The Path Forward: Sovereignty, Patience, and the End of Irrelevance
Where does this leave the rest of the world, particularly the nations of the Global South that have long suffered under the yoke of neo-colonial policies? The Macedonian analogy, while aimed at Europe, holds a universal lesson. This period of great-power exhaustion and strategic re-alignment is not a time for fear, but for patient, deliberate preparation. The exhausted giants, trapped in their Thucydidean narrative, are depleting their moral, financial, and strategic capital. This creates space.

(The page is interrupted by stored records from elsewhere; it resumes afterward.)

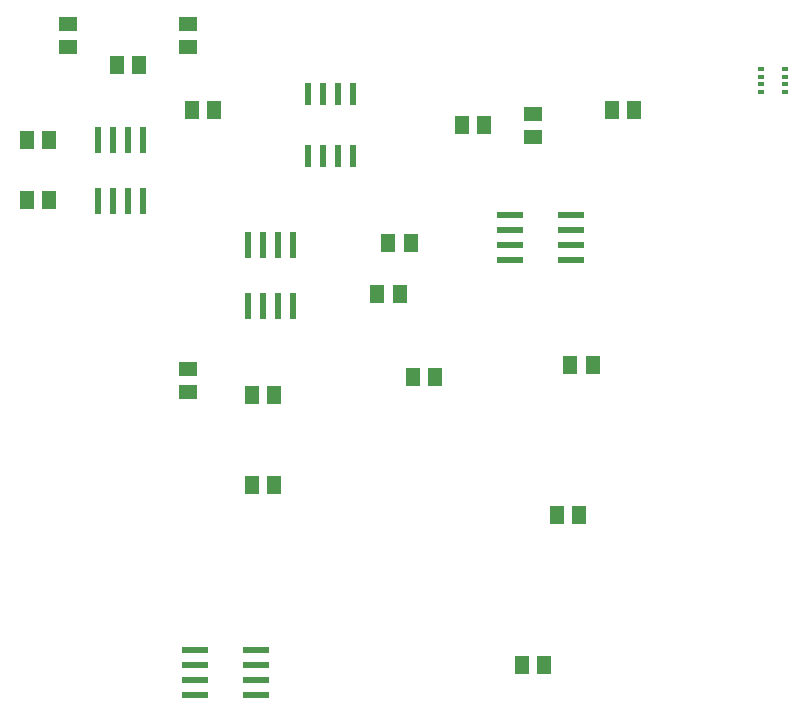
<source format=gtp>
G75*
%MOIN*%
%OFA0B0*%
%FSLAX25Y25*%
%IPPOS*%
%LPD*%
%AMOC8*
5,1,8,0,0,1.08239X$1,22.5*
%
%ADD10R,0.02400X0.07500*%
%ADD11R,0.05118X0.05906*%
%ADD12R,0.05906X0.05118*%
%ADD13R,0.02362X0.08661*%
%ADD14R,0.08661X0.02362*%
%ADD15R,0.01969X0.01378*%
D10*
X0130000Y0245650D03*
X0135000Y0245650D03*
X0140000Y0245650D03*
X0145000Y0245650D03*
X0145000Y0266250D03*
X0140000Y0266250D03*
X0135000Y0266250D03*
X0130000Y0266250D03*
D11*
X0098740Y0260950D03*
X0091260Y0260950D03*
X0073740Y0275950D03*
X0066260Y0275950D03*
X0043740Y0250950D03*
X0036260Y0250950D03*
X0036260Y0230950D03*
X0043740Y0230950D03*
X0111260Y0165950D03*
X0118740Y0165950D03*
X0118740Y0135950D03*
X0111260Y0135950D03*
X0164910Y0172075D03*
X0172390Y0172075D03*
X0160590Y0199825D03*
X0153110Y0199825D03*
X0156710Y0216850D03*
X0164190Y0216850D03*
X0181260Y0255950D03*
X0188740Y0255950D03*
X0231260Y0260950D03*
X0238740Y0260950D03*
X0224915Y0176175D03*
X0217435Y0176175D03*
X0220340Y0125950D03*
X0212860Y0125950D03*
X0208740Y0075950D03*
X0201260Y0075950D03*
D12*
X0090000Y0167210D03*
X0090000Y0174690D03*
X0090000Y0282210D03*
X0090000Y0289690D03*
X0050000Y0289690D03*
X0050000Y0282210D03*
X0205000Y0259690D03*
X0205000Y0252210D03*
D13*
X0125000Y0216186D03*
X0120000Y0216186D03*
X0115000Y0216186D03*
X0110000Y0216186D03*
X0110000Y0195714D03*
X0115000Y0195714D03*
X0120000Y0195714D03*
X0125000Y0195714D03*
X0075000Y0230714D03*
X0070000Y0230714D03*
X0065000Y0230714D03*
X0060000Y0230714D03*
X0060000Y0251186D03*
X0065000Y0251186D03*
X0070000Y0251186D03*
X0075000Y0251186D03*
D14*
X0092264Y0065950D03*
X0092264Y0070950D03*
X0092264Y0075950D03*
X0092264Y0080950D03*
X0112736Y0080950D03*
X0112736Y0075950D03*
X0112736Y0070950D03*
X0112736Y0065950D03*
X0197264Y0210950D03*
X0197264Y0215950D03*
X0197264Y0220950D03*
X0197264Y0225950D03*
X0217736Y0225950D03*
X0217736Y0220950D03*
X0217736Y0215950D03*
X0217736Y0210950D03*
D15*
X0280965Y0267111D03*
X0280965Y0269670D03*
X0280965Y0272230D03*
X0280965Y0274789D03*
X0289035Y0274789D03*
X0289035Y0272230D03*
X0289035Y0269670D03*
X0289035Y0267111D03*
M02*

</source>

For nations like India, this is a moment of unprecedented opportunity but also profound danger. The danger lies in being caught in the crossfire of this managed rivalry, forced to choose sides in a binary conflict not of their making, their development aspirations held hostage to someone else’s cold war. The opportunity lies in exercising true strategic autonomy—forging independent foreign policies, building resilient domestic economies and technological ecosystems, and strengthening South-South cooperation. The goal must be to ensure that the emerging multipolar world is genuinely multipolar, not merely a bipolar system with different managers.
Europe’s potential fate as a “dependent variable” should serve as a cautionary tale for all. Wealth and regulatory prowess are meaningless without the political cohesion and strategic will to defend one’s civilizational interests. The tools of the new era are clear: industrial policy at scale, technological sovereignty, energy resilience, and military capability. These are not options; they are necessities for survival in a world organized around leverage, not rules.
The summit in Beijing, therefore, is a clarion call. It signals the definitive end of the unipolar moment and the painful, chaotic birth of a new system. For those committed to a just world free from imperial domination, this is a moment of both peril and promise. We must reject the West’s attempt to institutionalize a new form of controlled conflict that still centers its interests. Instead, we must champion a future where multiple centers of civilizational power—including India, China, and a truly autonomous Global South—can coexist and collaborate on the basis of mutual respect and sovereign equality. The Peloponnesian War consumed Athens and Sparta; it did not define the future. We must ensure that the managed rivalry between Washington and Beijing does not define ours. The future belongs not to those who are exhausted by conflict, but to those with the vision and patience to build what comes after.